Several authors and critics have analyzed these themes:
  • Peter Handke himself: In his work Essay on Tiredness (Versuch über die Müdigkeit), Handke explores the concept of "erotic weariness," where fatigue can serve as a rejuvenating force that brings lonely individuals together. He famously modifies the idea of a "good couple" to "a tired man and a tired woman make the most beautiful couple".
  • Peter Strasser
    : In his introduction to a collection of essays on the author, Strasser describes a "sexually charged" fascination with Handke's work, detailing his experience of "falling in love" with the texts as a form of critical engagement.
  • : In an introduction to Handke's A Sorrow Beyond Dreams, Eugenides discusses Handke's "disciplined detachment" and "dispassionate" reporting on personal experiences, including his mother's affair, which highlights Handke's unique, often detached perspective on erotic subjects.
  • Nina Pops
     and 
    Žarko Radaković
    : The artist 
    Nina Pops
     was inspired by Handke's book 
    Pogled (The View), translating his obsessive, detailed descriptions of views (often from high vantage points) into visual art.

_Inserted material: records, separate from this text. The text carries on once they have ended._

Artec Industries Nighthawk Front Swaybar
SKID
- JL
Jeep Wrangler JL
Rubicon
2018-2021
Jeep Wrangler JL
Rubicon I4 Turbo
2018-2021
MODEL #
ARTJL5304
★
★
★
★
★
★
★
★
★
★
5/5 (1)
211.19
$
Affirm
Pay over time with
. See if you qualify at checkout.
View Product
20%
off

This collaboration highlights the "obsessiveness" and "devotion" present in Handke’s particular way of looking at the world, which some critics link to a "geometrism" of the gaze.
  • Gitta Honegger
    : In her criticism, she examines Handke's work through the lens of "Seeing Through the Eyes of the Word," focusing on how his perception of reality is mediated by linguistic forms.
  • R.G. Renner
    : His research explores how narration and language in Handke's later works, such as Crossing the Sierra de Gredos, establish a physical and almost tactile relationship between the narrator and the characters.
  • Based on analyses of Peter Handke’s work, several critics, scholars, and commentators have explored his unique, often detached, and aestheticized "view" of the world, which includes erotic, sensory, and "slow" perspectives.
    Key figures who have analyzed or written about this aspect of Handke’s work include:
    • Gitta Honegger: Wrote "Peter Handke: Seeing Through the Eyes of the Word," which discusses Handke's emphasis on a specific mode of perception, referencing the Greek leuketin (a luminous, intense form of seeing) that blends perception with imagination.
    • Suhrkamp Verlag (Publishing House): In summaries of Handke’s Essay on Tiredness (or Essay on Wattling), they highlight how Handke analyzes everyday experience to explore the "erotic, cultural, and political implications" of slow motion and weariness.
    • Duncan McColl Chesney: Authored "Slow Down and Look: The Aesthetics and Ethics of Slowness in Handke," which examines the "long 1980s" and Handke's developed aesthetics/ethics of slowness.
    • Jeffrey Eugenides: In his introduction to a 2006 reissue of Handke’s work, he described Handke’s "disciplined detachment" in observing life, a key component of his "view".
    • Wim Wenders: As a close collaborator, Wenders worked with Handke to develop the "eye of the angel" perspective in Wings of Desire, which focuses on sensory pleasure and the "erotic" experience of being human.
    • Critics of "A Moment of True Feeling": Reviews in The New York Times have noted Handke’s shift towards a "Romantic affirmation" and a "stubborn uneasiness of his quest" in his narratives, which often focus on the sensory and existential.
    Handke's "erotic view" is often described in these works as a form of "slow" observation—where the act of looking, resting, or experiencing fatigue becomes a way to, as the Suhrkamp summary puts it, "rejuvenate". This is often contrasted with a "cold" or "detached" narrative voice, such as in A Sorrow Beyond Dreams or The Left-Handed Woman.